• **Instructions to follow**: According to the CHEESE Project passage, who was recruited as Survey Manager in phase four?

• **Source passage**:

Finally, the project also gained vaulable recognition from the Big Innovation pitch Award for Buildings at the prestigious Futurebuild industry event, the award for Environmental Impact at the ‘Voscurs’ Bristol’s social impact awards, and a feature on BBC Radio 4’s Costing the Earth exposing of the poor quality of new build homes.
The spread of phase-five survey locations:
Phase four (2018/19)
We carried out 115 surveys, of those 23 were free to those on benefits and low incomes.
We received funding from the Bristol Community Energy Fund to enable us to offer our surveys at low cost to all.
We won the 2018 Community Energy award for 'the most inspiring energy conservation and/or management project'.
We were nominated for the 2019 Climate Coalition's Green Heart Hero Award.
We recruited Maddy Longhurst as our Survey Manager, trained new Energy Tracers and worked with new volunteers.
The spread of phase-four survey locations:
Phase three (2017/18)
We carried out 91 surveys, of those 38 were free to those free on benefits and low incomes.
We trained new Energy Tracers and worked with new volunteers.
Nick Clack was our Survey Manager for the second year, afterwards moving on to work at the Centre for Sustainable Energy.
The spread of phase-three survey locations:
Phase two (2016/17)
Based on the success of our pilot, we developed the CHEESE Project so that it was able to operate autonomously in the 2016/17 winter surveying season. This required development of many facets of the project:
we recruited and trained ten Energy Tracer surveyors, with a two-day course that covered the theory and practice of thermal imaging and building construction, a half-day health-and-safety course and a set of live surveys in which they shadow a trained Energy Tracer;
we recruited our overall coordinator, Nick Clack, to organise and manage the surveys;
we designed and put together our own CHEESE energy boxes that are left with householders for a month after their survey to encourage action on saving energy;
we upgraded our thermal imaging kits to make use of Flir's new thermal imaging camera attachment and made numerous bug fixes and enhancements to the CHEESE survey software;
we put together a new website (this one), which also provides facilities to manage our survey organisation, results and feedback.
Following this groundwork, we delivered 56 surveys in and around our target wards, in wide-ranging types of buildings and socioeconomic groups of householders. During this work, we carefully documented many of common faults and remedies and we plan to make this information available to the 200,000 households in Bristol.

• **Record extracts**:
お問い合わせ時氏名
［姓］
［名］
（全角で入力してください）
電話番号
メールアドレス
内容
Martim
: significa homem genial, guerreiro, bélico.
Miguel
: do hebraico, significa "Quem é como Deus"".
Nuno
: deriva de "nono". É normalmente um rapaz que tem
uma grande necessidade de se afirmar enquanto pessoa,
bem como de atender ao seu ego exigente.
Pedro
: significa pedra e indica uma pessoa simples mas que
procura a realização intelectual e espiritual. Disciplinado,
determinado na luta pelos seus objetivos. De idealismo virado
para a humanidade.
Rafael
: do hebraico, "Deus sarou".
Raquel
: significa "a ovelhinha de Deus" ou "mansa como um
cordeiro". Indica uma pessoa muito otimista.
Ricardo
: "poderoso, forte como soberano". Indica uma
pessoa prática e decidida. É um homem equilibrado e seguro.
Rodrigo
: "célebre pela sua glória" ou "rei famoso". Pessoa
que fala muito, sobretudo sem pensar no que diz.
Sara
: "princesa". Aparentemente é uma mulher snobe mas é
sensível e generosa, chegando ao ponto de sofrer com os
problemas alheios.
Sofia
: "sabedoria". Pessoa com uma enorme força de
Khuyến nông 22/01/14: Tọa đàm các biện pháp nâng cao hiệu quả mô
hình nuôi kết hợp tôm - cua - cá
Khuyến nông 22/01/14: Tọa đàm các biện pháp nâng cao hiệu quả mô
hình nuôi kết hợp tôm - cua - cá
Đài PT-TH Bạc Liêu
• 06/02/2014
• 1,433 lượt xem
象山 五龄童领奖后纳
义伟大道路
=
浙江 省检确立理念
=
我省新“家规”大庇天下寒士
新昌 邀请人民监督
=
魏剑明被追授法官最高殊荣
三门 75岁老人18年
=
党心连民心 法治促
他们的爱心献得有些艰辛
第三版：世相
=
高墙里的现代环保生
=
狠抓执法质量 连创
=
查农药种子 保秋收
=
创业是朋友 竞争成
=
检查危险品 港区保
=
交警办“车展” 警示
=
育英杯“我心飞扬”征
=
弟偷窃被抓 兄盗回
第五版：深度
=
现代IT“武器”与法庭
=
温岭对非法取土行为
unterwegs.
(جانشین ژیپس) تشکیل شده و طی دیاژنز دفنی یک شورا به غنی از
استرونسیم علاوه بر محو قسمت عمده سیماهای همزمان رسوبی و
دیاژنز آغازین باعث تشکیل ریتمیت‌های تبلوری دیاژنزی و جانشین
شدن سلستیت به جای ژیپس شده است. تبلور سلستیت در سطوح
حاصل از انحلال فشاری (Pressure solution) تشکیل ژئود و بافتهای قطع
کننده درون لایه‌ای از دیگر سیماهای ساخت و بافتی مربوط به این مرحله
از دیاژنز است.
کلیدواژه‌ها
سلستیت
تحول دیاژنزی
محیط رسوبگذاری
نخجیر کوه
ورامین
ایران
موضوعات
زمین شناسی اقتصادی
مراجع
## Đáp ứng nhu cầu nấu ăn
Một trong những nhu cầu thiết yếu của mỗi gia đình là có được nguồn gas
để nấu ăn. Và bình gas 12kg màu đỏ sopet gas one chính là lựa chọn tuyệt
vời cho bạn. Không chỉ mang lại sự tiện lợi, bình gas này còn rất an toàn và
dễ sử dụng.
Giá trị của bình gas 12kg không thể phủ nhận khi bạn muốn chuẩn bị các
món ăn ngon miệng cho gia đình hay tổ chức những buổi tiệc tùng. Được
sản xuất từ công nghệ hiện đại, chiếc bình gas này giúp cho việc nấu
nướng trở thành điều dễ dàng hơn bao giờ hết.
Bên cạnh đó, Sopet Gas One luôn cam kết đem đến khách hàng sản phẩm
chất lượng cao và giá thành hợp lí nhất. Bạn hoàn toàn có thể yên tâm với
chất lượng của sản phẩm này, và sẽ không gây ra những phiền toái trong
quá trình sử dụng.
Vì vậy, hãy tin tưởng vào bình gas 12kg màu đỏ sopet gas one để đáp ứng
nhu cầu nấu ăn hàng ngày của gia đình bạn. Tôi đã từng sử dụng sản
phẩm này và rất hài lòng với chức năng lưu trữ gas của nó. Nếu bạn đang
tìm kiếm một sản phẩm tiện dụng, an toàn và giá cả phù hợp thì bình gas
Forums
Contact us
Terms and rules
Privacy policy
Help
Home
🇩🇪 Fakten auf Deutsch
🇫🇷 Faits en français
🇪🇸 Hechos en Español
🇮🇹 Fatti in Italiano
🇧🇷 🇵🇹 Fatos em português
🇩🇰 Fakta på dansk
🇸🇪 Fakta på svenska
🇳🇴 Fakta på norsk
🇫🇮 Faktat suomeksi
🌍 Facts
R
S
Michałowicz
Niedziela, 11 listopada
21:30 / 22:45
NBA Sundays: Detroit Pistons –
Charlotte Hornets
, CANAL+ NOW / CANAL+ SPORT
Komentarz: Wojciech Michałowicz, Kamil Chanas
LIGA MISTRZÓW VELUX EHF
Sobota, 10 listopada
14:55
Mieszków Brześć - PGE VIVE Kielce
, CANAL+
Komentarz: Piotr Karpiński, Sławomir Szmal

• **Exercise result**: Maddy Longhurst